**TASK GOAL**
In your reply, write out the records exactly, each line intact.

**SOURCE INFORMATION**
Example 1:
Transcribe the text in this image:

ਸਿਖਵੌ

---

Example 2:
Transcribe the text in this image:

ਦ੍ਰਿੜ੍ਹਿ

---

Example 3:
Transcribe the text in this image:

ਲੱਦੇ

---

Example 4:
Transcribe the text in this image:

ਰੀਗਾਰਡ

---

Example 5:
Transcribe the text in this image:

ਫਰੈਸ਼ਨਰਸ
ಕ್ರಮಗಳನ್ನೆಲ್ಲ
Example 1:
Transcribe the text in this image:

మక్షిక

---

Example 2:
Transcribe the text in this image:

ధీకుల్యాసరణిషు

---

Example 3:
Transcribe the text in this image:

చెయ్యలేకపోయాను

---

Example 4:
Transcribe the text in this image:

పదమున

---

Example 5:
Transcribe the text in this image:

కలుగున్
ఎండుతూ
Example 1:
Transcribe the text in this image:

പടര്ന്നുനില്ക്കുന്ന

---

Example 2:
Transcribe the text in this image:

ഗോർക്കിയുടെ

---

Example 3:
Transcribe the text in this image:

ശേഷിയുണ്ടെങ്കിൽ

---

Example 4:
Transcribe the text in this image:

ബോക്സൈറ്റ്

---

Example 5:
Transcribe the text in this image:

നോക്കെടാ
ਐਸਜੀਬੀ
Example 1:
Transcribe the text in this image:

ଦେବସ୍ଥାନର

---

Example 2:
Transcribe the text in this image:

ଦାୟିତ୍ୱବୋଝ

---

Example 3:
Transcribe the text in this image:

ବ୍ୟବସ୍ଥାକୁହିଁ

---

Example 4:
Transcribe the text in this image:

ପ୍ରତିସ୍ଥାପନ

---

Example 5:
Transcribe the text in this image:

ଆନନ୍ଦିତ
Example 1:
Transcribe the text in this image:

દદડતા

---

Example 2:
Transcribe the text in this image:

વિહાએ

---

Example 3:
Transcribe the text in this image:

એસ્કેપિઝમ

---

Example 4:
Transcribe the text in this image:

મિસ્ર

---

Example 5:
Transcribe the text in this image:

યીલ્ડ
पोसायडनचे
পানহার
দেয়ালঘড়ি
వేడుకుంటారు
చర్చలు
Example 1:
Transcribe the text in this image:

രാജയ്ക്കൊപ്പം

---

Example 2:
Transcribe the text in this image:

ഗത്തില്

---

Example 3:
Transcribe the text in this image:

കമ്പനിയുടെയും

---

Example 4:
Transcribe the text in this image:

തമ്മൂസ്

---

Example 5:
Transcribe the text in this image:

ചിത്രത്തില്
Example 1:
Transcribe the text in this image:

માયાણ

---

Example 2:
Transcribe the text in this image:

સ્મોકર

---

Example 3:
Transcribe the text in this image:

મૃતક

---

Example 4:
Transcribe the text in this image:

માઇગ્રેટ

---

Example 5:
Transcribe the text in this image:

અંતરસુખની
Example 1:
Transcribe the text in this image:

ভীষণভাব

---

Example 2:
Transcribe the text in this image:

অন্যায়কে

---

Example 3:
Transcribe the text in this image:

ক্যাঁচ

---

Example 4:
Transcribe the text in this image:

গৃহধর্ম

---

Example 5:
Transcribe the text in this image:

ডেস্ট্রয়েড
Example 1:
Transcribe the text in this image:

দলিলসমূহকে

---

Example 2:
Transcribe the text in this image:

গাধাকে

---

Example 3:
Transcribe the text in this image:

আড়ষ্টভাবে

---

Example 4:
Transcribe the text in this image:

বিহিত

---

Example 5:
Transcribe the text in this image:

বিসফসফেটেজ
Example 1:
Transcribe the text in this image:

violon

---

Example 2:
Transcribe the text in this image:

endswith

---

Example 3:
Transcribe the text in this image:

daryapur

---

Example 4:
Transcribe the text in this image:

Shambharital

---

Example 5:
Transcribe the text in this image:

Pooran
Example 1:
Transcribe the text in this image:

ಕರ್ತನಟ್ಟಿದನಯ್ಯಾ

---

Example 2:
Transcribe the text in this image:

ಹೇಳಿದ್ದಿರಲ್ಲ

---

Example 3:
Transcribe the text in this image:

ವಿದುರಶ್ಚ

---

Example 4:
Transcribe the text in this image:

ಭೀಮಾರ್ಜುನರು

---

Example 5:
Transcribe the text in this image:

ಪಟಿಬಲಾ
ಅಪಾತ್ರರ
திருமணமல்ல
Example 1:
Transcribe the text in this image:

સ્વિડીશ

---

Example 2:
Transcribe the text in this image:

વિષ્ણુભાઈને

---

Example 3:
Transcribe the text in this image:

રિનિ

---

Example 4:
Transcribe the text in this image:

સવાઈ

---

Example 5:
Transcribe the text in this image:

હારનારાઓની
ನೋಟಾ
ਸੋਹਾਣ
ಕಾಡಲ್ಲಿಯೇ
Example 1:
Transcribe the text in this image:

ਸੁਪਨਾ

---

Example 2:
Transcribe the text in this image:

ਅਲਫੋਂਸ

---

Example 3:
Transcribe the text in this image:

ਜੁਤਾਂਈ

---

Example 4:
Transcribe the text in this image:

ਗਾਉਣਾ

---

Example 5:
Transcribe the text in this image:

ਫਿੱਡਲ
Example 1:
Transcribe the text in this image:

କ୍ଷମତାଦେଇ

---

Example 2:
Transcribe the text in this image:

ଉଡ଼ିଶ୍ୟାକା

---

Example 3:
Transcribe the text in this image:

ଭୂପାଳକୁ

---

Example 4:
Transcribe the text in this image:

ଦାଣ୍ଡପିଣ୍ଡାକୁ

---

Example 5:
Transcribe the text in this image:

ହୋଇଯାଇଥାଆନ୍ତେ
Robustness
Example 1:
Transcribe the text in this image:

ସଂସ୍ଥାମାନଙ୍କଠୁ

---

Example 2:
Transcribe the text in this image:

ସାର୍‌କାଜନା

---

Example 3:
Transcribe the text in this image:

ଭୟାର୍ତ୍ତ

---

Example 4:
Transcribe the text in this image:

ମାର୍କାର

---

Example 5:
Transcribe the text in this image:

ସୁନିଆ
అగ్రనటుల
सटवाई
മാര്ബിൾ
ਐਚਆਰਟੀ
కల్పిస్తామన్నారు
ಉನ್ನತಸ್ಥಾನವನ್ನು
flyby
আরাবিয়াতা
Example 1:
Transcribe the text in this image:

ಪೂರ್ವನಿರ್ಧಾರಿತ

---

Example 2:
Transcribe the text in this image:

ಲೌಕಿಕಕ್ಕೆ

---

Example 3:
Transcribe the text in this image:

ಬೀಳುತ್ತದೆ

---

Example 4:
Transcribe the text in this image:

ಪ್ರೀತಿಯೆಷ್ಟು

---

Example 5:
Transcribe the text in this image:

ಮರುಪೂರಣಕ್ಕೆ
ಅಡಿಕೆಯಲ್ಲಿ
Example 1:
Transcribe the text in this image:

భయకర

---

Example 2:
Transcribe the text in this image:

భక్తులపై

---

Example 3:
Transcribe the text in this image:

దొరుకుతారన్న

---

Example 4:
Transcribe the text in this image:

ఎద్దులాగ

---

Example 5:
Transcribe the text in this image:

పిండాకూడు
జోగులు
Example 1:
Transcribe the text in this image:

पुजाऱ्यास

**WRITTEN SOLUTION**
Example 1:
Transcribe the text in this image:

ਸਿਖਵੌ

---

Example 2:
Transcribe the text in this image:

ਦ੍ਰਿੜ੍ਹਿ

---

Example 3:
Transcribe the text in this image:

ਲੱਦੇ

---

Example 4:
Transcribe the text in this image:

ਰੀਗਾਰਡ

---

Example 5:
Transcribe the text in this image:

ਫਰੈਸ਼ਨਰਸ
ಕ್ರಮಗಳನ್ನೆಲ್ಲ
Example 1:
Transcribe the text in this image:

మక్షిక

---

Example 2:
Transcribe the text in this image:

ధీకుల్యాసరణిషు

---

Example 3:
Transcribe the text in this image:

చెయ్యలేకపోయాను

---

Example 4:
Transcribe the text in this image:

పదమున

---

Example 5:
Transcribe the text in this image:

కలుగున్
ఎండుతూ
Example 1:
Transcribe the text in this image:

പടര്ന്നുനില്ക്കുന്ന

---

Example 2:
Transcribe the text in this image:

ഗോർക്കിയുടെ

---

Example 3:
Transcribe the text in this image:

ശേഷിയുണ്ടെങ്കിൽ

---

Example 4:
Transcribe the text in this image:

ബോക്സൈറ്റ്

---

Example 5:
Transcribe the text in this image:

നോക്കെടാ
ਐਸਜੀਬੀ
Example 1:
Transcribe the text in this image:

ଦେବସ୍ଥାନର

---

Example 2:
Transcribe the text in this image:

ଦାୟିତ୍ୱବୋଝ

---

Example 3:
Transcribe the text in this image:

ବ୍ୟବସ୍ଥାକୁହିଁ

---

Example 4:
Transcribe the text in this image:

ପ୍ରତିସ୍ଥାପନ

---

Example 5:
Transcribe the text in this image:

ଆନନ୍ଦିତ
Example 1:
Transcribe the text in this image:

દદડતા

---

Example 2:
Transcribe the text in this image:

વિહાએ

---

Example 3:
Transcribe the text in this image:

એસ્કેપિઝમ

---

Example 4:
Transcribe the text in this image:

મિસ્ર

---

Example 5:
Transcribe the text in this image:

યીલ્ડ
पोसायडनचे
পানহার
দেয়ালঘড়ি
వేడుకుంటారు
చర్చలు
Example 1:
Transcribe the text in this image:

രാജയ്ക്കൊപ്പം

---

Example 2:
Transcribe the text in this image:

ഗത്തില്

---

Example 3:
Transcribe the text in this image:

കമ്പനിയുടെയും

---

Example 4:
Transcribe the text in this image:

തമ്മൂസ്

---

Example 5:
Transcribe the text in this image:

ചിത്രത്തില്
Example 1:
Transcribe the text in this image:

માયાણ

---

Example 2:
Transcribe the text in this image:

સ્મોકર

---

Example 3:
Transcribe the text in this image:

મૃતક

---

Example 4:
Transcribe the text in this image:

માઇગ્રેટ

---

Example 5:
Transcribe the text in this image:

અંતરસુખની
Example 1:
Transcribe the text in this image:

ভীষণভাব

---

Example 2:
Transcribe the text in this image:

অন্যায়কে

---

Example 3:
Transcribe the text in this image:

ক্যাঁচ

---

Example 4:
Transcribe the text in this image:

গৃহধর্ম

---

Example 5:
Transcribe the text in this image:

ডেস্ট্রয়েড
Example 1:
Transcribe the text in this image:

দলিলসমূহকে

---

Example 2:
Transcribe the text in this image:

গাধাকে

---

Example 3:
Transcribe the text in this image:

আড়ষ্টভাবে

---

Example 4:
Transcribe the text in this image:

বিহিত

---

Example 5:
Transcribe the text in this image:

বিসফসফেটেজ
Example 1:
Transcribe the text in this image:

violon

---

Example 2:
Transcribe the text in this image:

endswith

---

Example 3:
Transcribe the text in this image:

daryapur

---

Example 4:
Transcribe the text in this image:

Shambharital

---

Example 5:
Transcribe the text in this image:

Pooran
Example 1:
Transcribe the text in this image:

ಕರ್ತನಟ್ಟಿದನಯ್ಯಾ

---

Example 2:
Transcribe the text in this image:

ಹೇಳಿದ್ದಿರಲ್ಲ

---

Example 3:
Transcribe the text in this image:

ವಿದುರಶ್ಚ

---

Example 4:
Transcribe the text in this image:

ಭೀಮಾರ್ಜುನರು

---

Example 5:
Transcribe the text in this image:

ಪಟಿಬಲಾ
ಅಪಾತ್ರರ
திருமணமல்ல
Example 1:
Transcribe the text in this image:

સ્વિડીશ

---

Example 2:
Transcribe the text in this image:

વિષ્ણુભાઈને

---

Example 3:
Transcribe the text in this image:

રિનિ

---

Example 4:
Transcribe the text in this image:

સવાઈ

---

Example 5:
Transcribe the text in this image:

હારનારાઓની
ನೋಟಾ
ਸੋਹਾਣ
ಕಾಡಲ್ಲಿಯೇ
Example 1:
Transcribe the text in this image:

ਸੁਪਨਾ

---

Example 2:
Transcribe the text in this image:

ਅਲਫੋਂਸ

---

Example 3:
Transcribe the text in this image:

ਜੁਤਾਂਈ

---

Example 4:
Transcribe the text in this image:

ਗਾਉਣਾ

---

Example 5:
Transcribe the text in this image:

ਫਿੱਡਲ
Example 1:
Transcribe the text in this image:

କ୍ଷମତାଦେଇ

---

Example 2:
Transcribe the text in this image:

ଉଡ଼ିଶ୍ୟାକା

---

Example 3:
Transcribe the text in this image:

ଭୂପାଳକୁ

---

Example 4:
Transcribe the text in this image:

ଦାଣ୍ଡପିଣ୍ଡାକୁ

---

Example 5:
Transcribe the text in this image:

ହୋଇଯାଇଥାଆନ୍ତେ
Robustness
Example 1:
Transcribe the text in this image:

ସଂସ୍ଥାମାନଙ୍କଠୁ

---

Example 2:
Transcribe the text in this image:

ସାର୍‌କାଜନା

---

Example 3:
Transcribe the text in this image:

ଭୟାର୍ତ୍ତ

---

Example 4:
Transcribe the text in this image:

ମାର୍କାର

---

Example 5:
Transcribe the text in this image:

ସୁନିଆ
అగ్రనటుల
सटवाई
മാര്ബിൾ
ਐਚਆਰਟੀ
కల్పిస్తామన్నారు
ಉನ್ನತಸ್ಥಾನವನ್ನು
flyby
আরাবিয়াতা
Example 1:
Transcribe the text in this image:

ಪೂರ್ವನಿರ್ಧಾರಿತ

---

Example 2:
Transcribe the text in this image:

ಲೌಕಿಕಕ್ಕೆ

---

Example 3:
Transcribe the text in this image:

ಬೀಳುತ್ತದೆ

---

Example 4:
Transcribe the text in this image:

ಪ್ರೀತಿಯೆಷ್ಟು

---

Example 5:
Transcribe the text in this image:

ಮರುಪೂರಣಕ್ಕೆ
ಅಡಿಕೆಯಲ್ಲಿ
Example 1:
Transcribe the text in this image:

భయకర

---

Example 2:
Transcribe the text in this image:

భక్తులపై

---

Example 3:
Transcribe the text in this image:

దొరుకుతారన్న

---

Example 4:
Transcribe the text in this image:

ఎద్దులాగ

---

Example 5:
Transcribe the text in this image:

పిండాకూడు
జోగులు
Example 1:
Transcribe the text in this image:

पुजाऱ्यास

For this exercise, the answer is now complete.